До самого утра офицеры пытались попасть внутрь «курятника», но на бывшего актера не действовали ни угрозы, над которыми он сатанински хохотал, ни деньги, которые он мял и бросал под ноги господам, ни уговоры, на которые он плевал.
– Это надо же так вжиться в роль! – поразился Нарышкин.
Так и не проняв злодея, друзья поехали к Оболенскому.
– Ничего, господа, завтра погуляем с цыганами.
После двух недель русского куража, французского шампанского и цыганских песен наступило затишье.
Генерал Давыдов получил назначение состоять заместителем при командире 1-й драгунской дивизии и отбыл в Брест.
Нарышкин срочно уехал в Москву, получив послание от родителей, что скоро станет отцом.
Нагулявшийся Рубанов занял двухкомнатную квартирку в конногвардейских казармах – ни от кого не зависишь и от службы недалеко. Тяжелый саквояж с золотыми червонцами он поставил за диван и накрыл скатертью. На жизнь ему пока хватало и своих денег. О завещании де Сентонжа Максим не рассказал даже друзьям.
Осенью Петербург начал заполняться прибывающей из имений и вотчин аристократией. В Зимний приехала царская семья. По дворцу сновали пажи и хихикали незнакомые Рубанову молоденькие фрейлины.
«Черт-дьявол! – думал Максим, инструктируя начальника караула поручика Сокольняка. – Сколь много случилось изменений в сей жизни.
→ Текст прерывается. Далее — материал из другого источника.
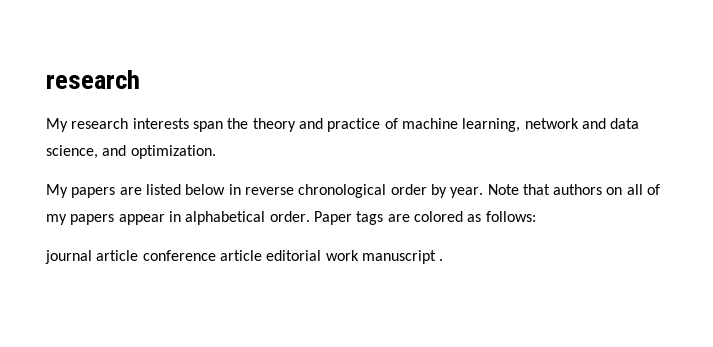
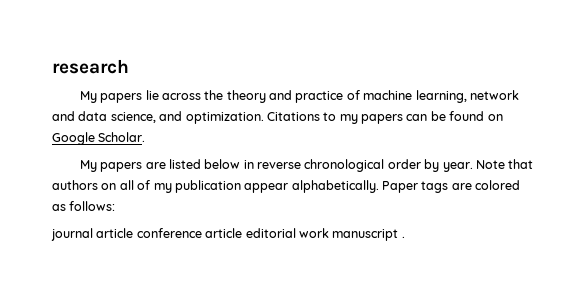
[71,118,223,132] research interests span -> [100,90,201,103] papers lie across
(216, 152) none -> [266,111,503,124] [52,132,146,145] Citations to my papers can be found on Google Scholar.
[70,211,310,225] papers appear in alphabetical order. -> [174,180,379,193] publication appear alphabetically.

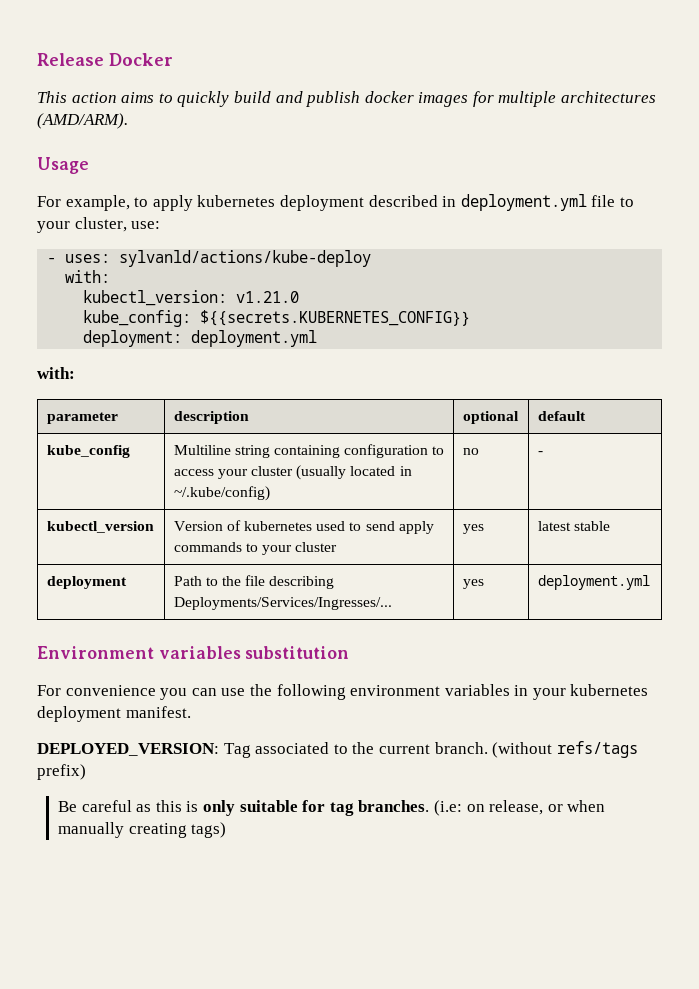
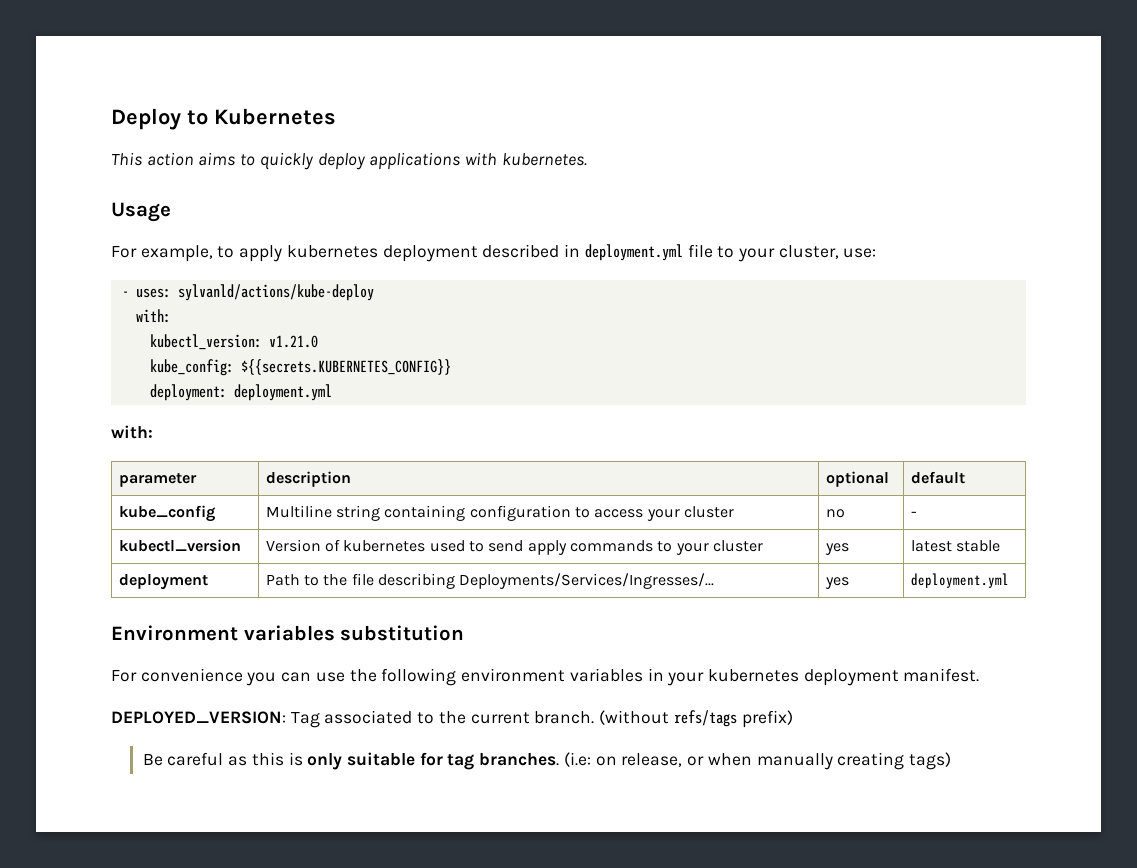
[37,53,173,66] Release Docker -> [111,108,336,130] Deploy to Kubernetes
[233,91,657,107] [37,113,128,129] build and publish docker images for multiple architectures (AMD/ARM). -> [317,152,587,170] deploy applications with kubernetes.
[296,465,412,480] [173,486,270,501] (usually located in ~/.kube/config) -> (734, 512) none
Я – ротмистр и провожу инструктаж, полностью отвечая за жизнь их величеств».
Из Рубановки пришло письмо, начало которого до отказа было забито приветами, а конец – слезными жалобами: «Барин, ваше высочайшее благородие, – самолично писал Изот, – вот вам Крест Святой, как только поставлю винокуренный заводишко, так сразу вышлю целую тышшу…»
«Как же, жди от него! – рассмеялся Рубанов, скользнув взглядом за диван. – Следом какую-нибудь фабрику по производству удобрений задумает организовать, а там и людишки понадобятся, так и придется в сентонжское наследство залезть. Новую шинель к зиме надлежит справить и вицмундир…»
– Вашскародь?! – отвлек его Шалфеев, протягивая конверт. – От их превосходительства генерала Голицына послание.
В субботу, надев парадную форму, Максим отправился с визитом к Голицыным. Князь Петр встретил его с распростертыми объятиями, чего нельзя было сказать о княгине Катерине. Ее напряженное лицо не могло скрыть тревоги, хотя она старалась выглядеть беззаботной и приветливой.
Это заметил даже князь: «Как супруга от Рубанова отвыкла», – подумал он, и тут в комнату вбежал мальчик, а следом – испуганный гувернер-француз.
Увидев сына, княгиня вздрогнула и растерянно глянула вначале на мужа, затем на Максима.
– Голицын-младший! – нежно погладил по светлой головке сына князь Петр. – Поздоровайся с гостем, – легонько подтолкнул его к Рубанову, и Максим увидел себя в детстве.
Лишь родинка на щеке была поменьше и с другой стороны.
Мальчик смело поклонился гостю и тут же обнял отца.
– Сколько же лет будущему генералу?
– На Рождество пять стукнет, – похвалился князь Петр. – Растет наследник.
Да-а, кстати, ротмистр. Сегодня званый обед дает мой дядя, Александр Николаевич. Вы непременно должны посетить его. Тем более что в бытность свою корнетом были представлены ему.
Максим глянул на опустившую глаза княгиню Катерину и решил отказаться, вспомнив, как она встречала его раньше.
– С удовольствием, князь! – неожиданно для себя произнес он.
«И зачем мне это?..»
– Возобновление знакомства весьма полезно для вашей карьеры, – словно ответил на его мысленный вопрос Голицын. – Ведь верно, Катеринушка? – поцеловал в лоб жену. – Ну иди, дружок, – потрепал по щеке сына и, взяв под руку Максима, повел в кабинет.
Царский друг и любимец встретил Рубанова приветливо и, с удовольствием оглядев его статную фигуру в белом мундире, похвалил за верную службу отечеству и императору.
Максим, разглядывая маленького лысенького царедворца, сморщил лоб, думая, чем бы ответить на комплимент и похвалу.
Не найдя в его внешности ничего примечательного, а в душе – никаких талантов, кроме умения мирить государя с любовницей, решил не то чтобы ругнуть, но несколько унизить или, точнее, уязвить влиятельного врага и конкурента на царские милости графа Аракчеева.
– Так точно, ваше сиятельство. Российский самодержец справедлив, в отличие от Алексея Андреевича, и щедро награждает верных слуг.